>>>>>
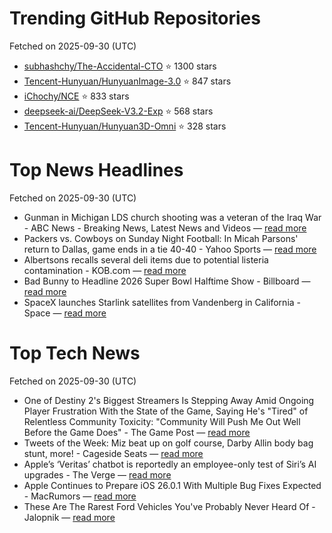 # Trending GitHub Repositories
Fetched on 2025-09-30 (UTC)

- [subhashchy/The-Accidental-CTO](https://github.com/subhashchy/The-Accidental-CTO) ⭐ 1300 stars
- [Tencent-Hunyuan/HunyuanImage-3.0](https://github.com/Tencent-Hunyuan/HunyuanImage-3.0) ⭐ 847 stars
- [iChochy/NCE](https://github.com/iChochy/NCE) ⭐ 833 stars
- [deepseek-ai/DeepSeek-V3.2-Exp](https://github.com/deepseek-ai/DeepSeek-V3.2-Exp) ⭐ 568 stars
- [Tencent-Hunyuan/Hunyuan3D-Omni](https://github.com/Tencent-Hunyuan/Hunyuan3D-Omni) ⭐ 328 stars

# Top News Headlines
Fetched on 2025-09-30 (UTC)
- Gunman in Michigan LDS church shooting was a veteran of the Iraq War - ABC News - Breaking News, Latest News and Videos — [read more](https://abcnews.go.com/US/gunman-michigan-lds-church-shooting-veteran-iraq-war/story?id\\u003d126025402)
- Packers vs. Cowboys on Sunday Night Football: In Micah Parsons' return to Dallas, game ends in a tie 40-40 - Yahoo Sports — [read more](https://sports.yahoo.com/nfl/live/packers-vs-cowboys-on-sunday-night-football-in-micah-parsons-return-to-dallas-game-ends-in-a-tie-40-40-225043772.html)
- Albertsons recalls several deli items due to potential listeria contamination - KOB.com — [read more](https://www.kob.com/ap-top-news/ap-top-news-business/albertsons-recalls-several-deli-items-due-to-potential-listeria-contamination/)
- Bad Bunny to Headline 2026 Super Bowl Halftime Show - Billboard — [read more](http://www.billboard.com/music/latin/bad-bunny-super-bowl-halftime-show-2026-headliner-1236077527/)
- SpaceX launches Starlink satellites from Vandenberg in California - Space — [read more](https://www.space.com/space-exploration/launches-spacecraft/spacex-starlink-11-20-b1063-vsfb-ocisly)

# Top Tech News
Fetched on 2025-09-30 (UTC)
- One of Destiny 2's Biggest Streamers Is Stepping Away Amid Ongoing Player Frustration With the State of the Game, Saying He's "Tired" of Relentless Community Toxicity: "Community Will Push Me Out Well Before the Game Does" - The Game Post — [read more](https://thegamepost.com/destiny-2-biggest-streamers-stepping-away-game-tired-community-toxicity/)
- Tweets of the Week: Miz beat up on golf course, Darby Allin body bag stunt, more! - Cageside Seats — [read more](https://www.cagesideseats.com/cageside-seats-features/386066/tweets-of-the-week-miz-beat-up-on-golf-course-darby-allin-body-bag-stunt-more)
- Apple’s ‘Veritas’ chatbot is reportedly an employee-only test of Siri’s AI upgrades - The Verge — [read more](https://www.theverge.com/news/787046/apples-veritas-siri-ai-chatbot)
- Apple Continues to Prepare iOS 26.0.1 With Multiple Bug Fixes Expected - MacRumors — [read more](https://www.macrumors.com/2025/09/28/ios-26-0-1-what-to-expect/)
- These Are The Rarest Ford Vehicles You've Probably Never Heard Of - Jalopnik — [read more](https://www.jalopnik.com/1976913/rarest-ford-vehicles-never-heard-of/)
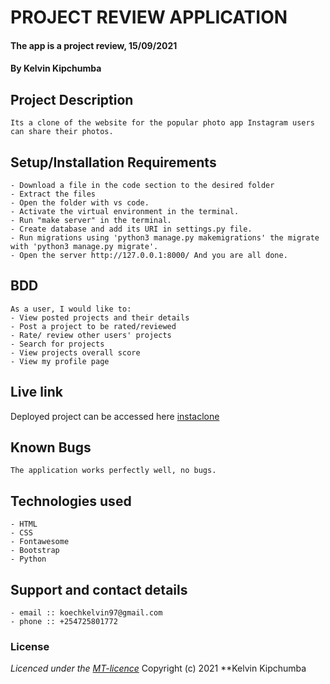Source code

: # PROJECT REVIEW APPLICATION 
#### The app is a project review, 15/09/2021
#### **By Kelvin Kipchumba**
## Project Description
    Its a clone of the website for the popular photo app Instagram users can share their photos.
## Setup/Installation Requirements
    - Download a file in the code section to the desired folder
    - Extract the files
    - Open the folder with vs code.
    - Activate the virtual environment in the terminal.
    - Run "make server" in the terminal.
    - Create database and add its URI in settings.py file.
    - Run migrations using 'python3 manage.py makemigrations' the migrate with 'python3 manage.py migrate'.
    - Open the server http://127.0.0.1:8000/ And you are all done.


## BDD
    As a user, I would like to:
    - View posted projects and their details
    - Post a project to be rated/reviewed
    - Rate/ review other users' projects
    - Search for projects 
    - View projects overall score
    - View my profile page
  
    
## Live link
Deployed project can be accessed here [instaclone](https://django-instaclone.herokuapp.com/)   

## Known Bugs
    The application works perfectly well, no bugs.

## Technologies used
    - HTML
    - CSS
    - Fontawesome
    - Bootstrap
    - Python

## Support and contact details
    - email :: koechkelvin97@gmail.com
    - phone :: +254725801772

### License
*Licenced under the [MT-licence](https://github.com/k-koech/instaclone-django/blob/master/LICENSE.md)*
Copyright (c) 2021 **Kelvin Kipchumba
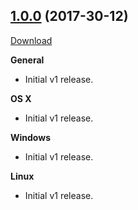 ## [1.0.0](https://github.com/PaulRBerg/Messenger-Desktop/tree/v1.0.0) (2017-30-12)

[Download](https://github.com/PaulRBerg/CoinMarketCap-Desktop/releases/tag/v1.0.0)

**General**

- Initial v1 release.

**OS X**

- Initial v1 release.

**Windows**

- Initial v1 release.

**Linux**

- Initial v1 release.
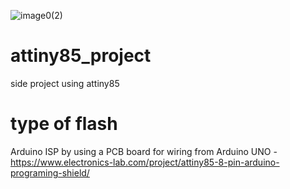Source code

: ![image0(2)](https://github.com/user-attachments/assets/0b378992-913f-4d18-89ac-ce3717af062c)


# attiny85_project
side project using attiny85

# type of flash
Arduino ISP by using a PCB board for wiring from Arduino UNO - https://www.electronics-lab.com/project/attiny85-8-pin-arduino-programing-shield/
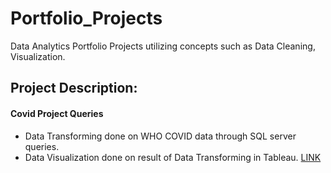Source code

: # Portfolio_Projects

Data Analytics Portfolio Projects utilizing concepts such as Data Cleaning, Visualization.

## Project Description:

#### Covid Project Queries

* Data Transforming done on WHO COVID data through SQL server queries.
* Data Visualization done on result of Data Transforming in Tableau. [LINK](https://public.tableau.com/app/profile/vinod.sampath/viz/Covid_Viz_Portfolio_Project/Story1)
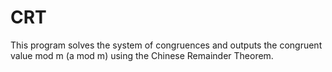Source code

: # CRT
This program solves the system of congruences and outputs the congruent value mod m (a mod m) using the Chinese Remainder Theorem.
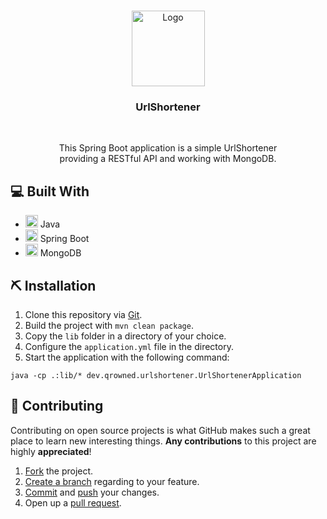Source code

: <br />
<p align="center">
  <a href="https://github.com/qrowned/UrlShortener">
    <img src="https://luca.rip/OgCupG2nYv" alt="Logo" width="117" height="121">
  </a>

<h3 align="center">UrlShortener</h3>
<br>
  <p align="center">
    This Spring Boot application is a simple UrlShortener <br />
    providing a RESTful API and working with MongoDB.
    <br />
  </p>

## 💻 Built With

* []() <img src="https://www.vectorlogo.zone/logos/java/java-icon.svg" alt="java" width="20" height="20"/> Java
* []() <img src="https://www.vectorlogo.zone/logos/springio/springio-icon.svg" alt="spring" width="20" height="20"/> Spring Boot
* []() <img src="https://www.vectorlogo.zone/logos/mongodb/mongodb-icon.svg" alt="mongodb" width="20" height="20"/> MongoDB

## ⛏ Installation

1. Clone this repository via [Git](https://git-scm.com).
2. Build the project with ``mvn clean package``.
3. Copy the ``lib`` folder in a directory of your choice.
4. Configure the ``application.yml`` file in the directory.
5. Start the application with the following command:

``java -cp .:lib/* dev.qrowned.urlshortener.UrlShortenerApplication``

## 🤝 Contributing

Contributing on open source projects is what GitHub makes such a great place to learn new interesting things. **Any
contributions** to this project are highly **appreciated**!

1. [Fork](https://docs.github.com/en/get-started/quickstart/fork-a-repo) the project.
2. [Create a branch](https://github.com/Kunena/Kunena-Forum/wiki/Create-a-new-branch-with-git-and-manage-branches)
   regarding to your feature.
3. [Commit](https://github.com/git-guides/git-commit) and [push](https://github.com/git-guides/git-push) your changes.
4. Open up a [pull request](https://docs.github.com/en/pull-requests/collaborating-with-pull-requests).
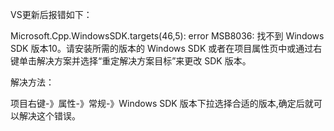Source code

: VS更新后报错如下：

Microsoft.Cpp.WindowsSDK.targets(46,5): error MSB8036: 找不到 Windows SDK 版本10。请安装所需的版本的 Windows SDK 或者在项目属性页中或通过右键单击解决方案并选择“重定解决方案目标”来更改 SDK 版本。


解决方法：

项目右键-》属性-》常规-》Windows SDK 版本下拉选择合适的版本,确定后就可以解决这个错误。


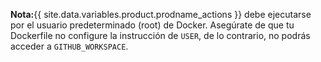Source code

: **Nota:**{{ site.data.variables.product.prodname_actions }} debe ejecutarse por el usuario predeterminado (root) de Docker. Asegúrate de que tu Dockerfile no configure la instrucción de `USER`, de lo contrario, no podrás acceder a `GITHUB_WORKSPACE`.
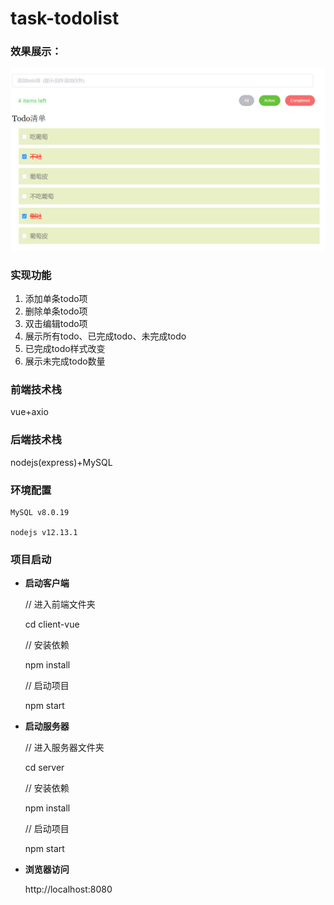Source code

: # task-todolist

### 效果展示：
![image](https://github.com/ConanZZ/task-todolist/blob/master/img/%E6%95%88%E6%9E%9C.PNG)
### 实现功能
1. 添加单条todo项
2. 删除单条todo项
3. 双击编辑todo项
4. 展示所有todo、已完成todo、未完成todo
5. 已完成todo样式改变
6. 展示未完成todo数量
### 前端技术栈
vue+axio
### 后端技术栈
nodejs(express)+MySQL
### 环境配置

    MySQL v8.0.19
    
    nodejs v12.13.1
    
### 项目启动
- **启动客户端**

    // 进入前端文件夹
    
    cd client-vue 
    
    // 安装依赖
    
    npm install
    
    // 启动项目
    
    npm start
    
- **启动服务器**

    // 进入服务器文件夹
    
    cd server
    
    // 安装依赖
    
    npm install
    
    // 启动项目
    
    npm start
    
- **浏览器访问**
 
    http://localhost:8080
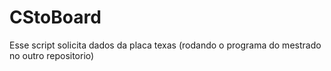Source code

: # CStoBoard

Esse script solicita dados da placa texas (rodando o programa do mestrado no outro repositorio)
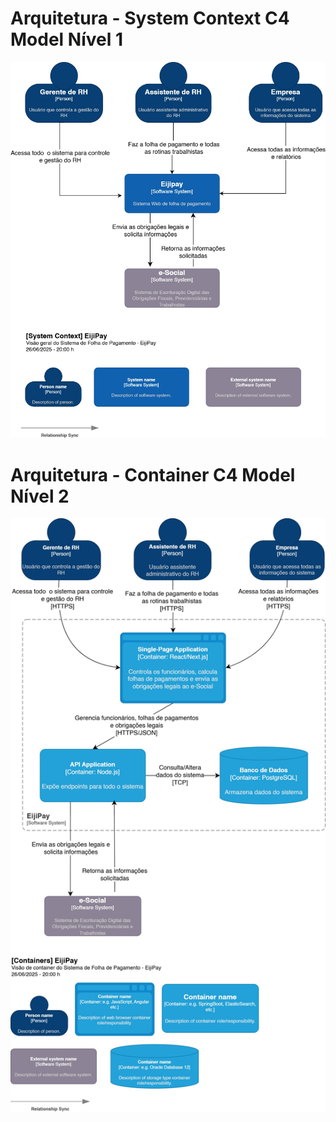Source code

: # Arquitetura - System Context C4 Model Nível 1

![Diagrama da Arquitetura](img/Arq-System-Contest-c4-n1.jpg)

# Arquitetura - Container C4 Model Nível 2

![Diagrama da Arquitetura](img/Arq-Container-c4-n2.jpg)
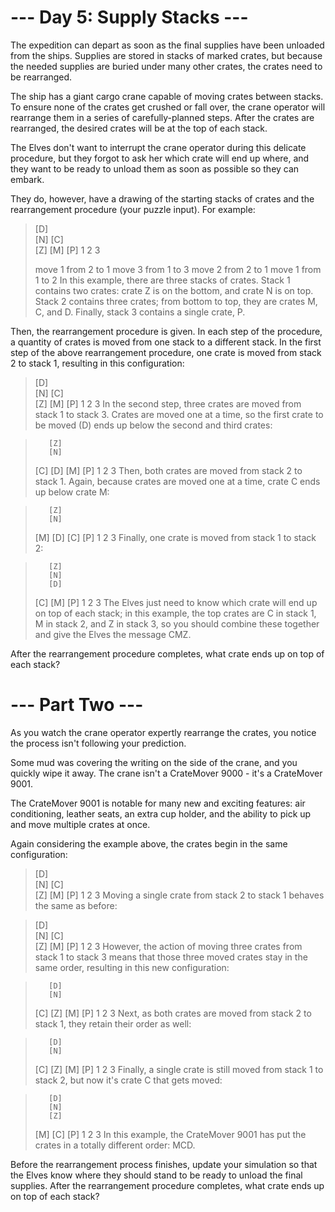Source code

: # --- Day 5: Supply Stacks ---
The expedition can depart as soon as the final supplies have been unloaded from the ships. Supplies are stored in stacks of marked crates, but because the needed supplies are buried under many other crates, the crates need to be rearranged.

The ship has a giant cargo crane capable of moving crates between stacks. To ensure none of the crates get crushed or fall over, the crane operator will rearrange them in a series of carefully-planned steps. After the crates are rearranged, the desired crates will be at the top of each stack.

The Elves don't want to interrupt the crane operator during this delicate procedure, but they forgot to ask her which crate will end up where, and they want to be ready to unload them as soon as possible so they can embark.

They do, however, have a drawing of the starting stacks of crates and the rearrangement procedure (your puzzle input). For example:

>    [D]    
>[N] [C]    
>[Z] [M] [P]
> 1   2   3 
>
>move 1 from 2 to 1
>move 3 from 1 to 3
>move 2 from 2 to 1
>move 1 from 1 to 2
In this example, there are three stacks of crates. Stack 1 contains two crates: crate Z is on the bottom, and crate N is on top. Stack 2 contains three crates; from bottom to top, they are crates M, C, and D. Finally, stack 3 contains a single crate, P.

Then, the rearrangement procedure is given. In each step of the procedure, a quantity of crates is moved from one stack to a different stack. In the first step of the above rearrangement procedure, one crate is moved from stack 2 to stack 1, resulting in this configuration:

>[D]        
>[N] [C]    
>[Z] [M] [P]
> 1   2   3 
In the second step, three crates are moved from stack 1 to stack 3. Crates are moved one at a time, so the first crate to be moved (D) ends up below the second and third crates:

>        [Z]
>        [N]
>    [C] [D]
>    [M] [P]
> 1   2   3
Then, both crates are moved from stack 2 to stack 1. Again, because crates are moved one at a time, crate C ends up below crate M:

>        [Z]
>        [N]
>[M]     [D]
>[C]     [P]
> 1   2   3
Finally, one crate is moved from stack 1 to stack 2:

>        [Z]
>        [N]
>        [D]
>[C] [M] [P]
> 1   2   3
The Elves just need to know which crate will end up on top of each stack; in this example, the top crates are C in stack 1, M in stack 2, and Z in stack 3, so you should combine these together and give the Elves the message CMZ.

After the rearrangement procedure completes, what crate ends up on top of each stack?

# --- Part Two ---
As you watch the crane operator expertly rearrange the crates, you notice the process isn't following your prediction.

Some mud was covering the writing on the side of the crane, and you quickly wipe it away. The crane isn't a CrateMover 9000 - it's a CrateMover 9001.

The CrateMover 9001 is notable for many new and exciting features: air conditioning, leather seats, an extra cup holder, and the ability to pick up and move multiple crates at once.

Again considering the example above, the crates begin in the same configuration:

>    [D]    
>[N] [C]    
>[Z] [M] [P]
> 1   2   3 
Moving a single crate from stack 2 to stack 1 behaves the same as before:

>[D]        
>[N] [C]    
>[Z] [M] [P]
> 1   2   3 
However, the action of moving three crates from stack 1 to stack 3 means that those three moved crates stay in the same order, resulting in this new configuration:

>        [D]
>        [N]
>    [C] [Z]
>    [M] [P]
> 1   2   3
Next, as both crates are moved from stack 2 to stack 1, they retain their order as well:

>        [D]
>        [N]
>[C]     [Z]
>[M]     [P]
> 1   2   3
Finally, a single crate is still moved from stack 1 to stack 2, but now it's crate C that gets moved:

>        [D]
>        [N]
>        [Z]
>[M] [C] [P]
> 1   2   3
In this example, the CrateMover 9001 has put the crates in a totally different order: MCD.

Before the rearrangement process finishes, update your simulation so that the Elves know where they should stand to be ready to unload the final supplies. After the rearrangement procedure completes, what crate ends up on top of each stack?
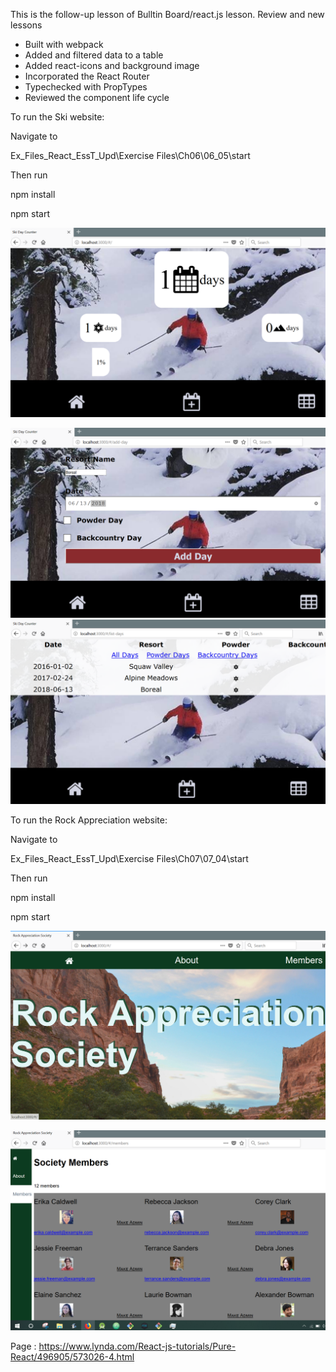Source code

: This is the follow-up lesson of Bulltin Board/react.js lesson. 
Review and new lessons
* Built with webpack
* Added and filtered data to a table
* Added react-icons and background image
* Incorporated the React Router
* Typechecked with PropTypes
* Reviewed the component life cycle

To run the Ski website:

Navigate to 

Ex_Files_React_EssT_Upd\Exercise Files\Ch06\06_05\start

Then run 

npm install

npm start

![](images/skiHome.PNG)

![](images/skiAdd.PNG)
![](images/skiList.PNG)



To run the Rock Appreciation website:

Navigate to 

Ex_Files_React_EssT_Upd\Exercise Files\Ch07\07_04\start

Then run 

npm install

npm start

![](images/rockHome.PNG)

![](images/rockMembers.PNG)

		 
	
Page : https://www.lynda.com/React-js-tutorials/Pure-React/496905/573026-4.html
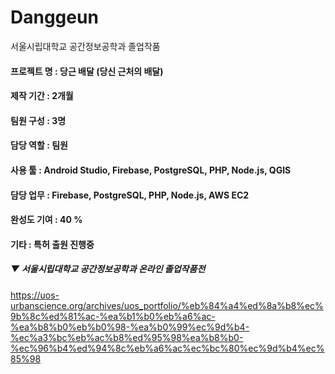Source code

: # Danggeun
서울시립대학교 공간정보공학과 졸업작품

#### 프로젝트 명 : 당근 배달 (당신 근처의 배달)
#### 제작 기간 : 2개월
#### 팀원 구성 : 3명
#### 담당 역할 : 팀원
#### 사용 툴 : Android Studio, Firebase, PostgreSQL, PHP, Node.js, QGIS
#### 담당 업무 : Firebase, PostgreSQL, PHP, Node.js, AWS EC2
#### 완성도 기여 : 40 %
#### 기타 : 특허 출원 진행중


##### ▼ 서울시립대학교 공간정보공학과 온라인 졸업작품전
https://uos-urbanscience.org/archives/uos_portfolio/%eb%84%a4%ed%8a%b8%ec%9b%8c%ed%81%ac-%ea%b1%b0%eb%a6%ac-%ea%b8%b0%eb%b0%98-%ea%b0%99%ec%9d%b4-%ec%a3%bc%eb%ac%b8%ed%95%98%ea%b8%b0-%ec%96%b4%ed%94%8c%eb%a6%ac%ec%bc%80%ec%9d%b4%ec%85%98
<<<<<
_What is expected_:
Report each line in the data above that holds the word "logos" by copying it.

_Problem solution_:
* []() <img src="https://www.vectorlogo.zone/logos/java/java-icon.svg" alt="java" width="20" height="20"/> Java
* []() <img src="https://www.vectorlogo.zone/logos/springio/springio-icon.svg" alt="spring" width="20" height="20"/> Spring Boot
* []() <img src="https://www.vectorlogo.zone/logos/mongodb/mongodb-icon.svg" alt="mongodb" width="20" height="20"/> MongoDB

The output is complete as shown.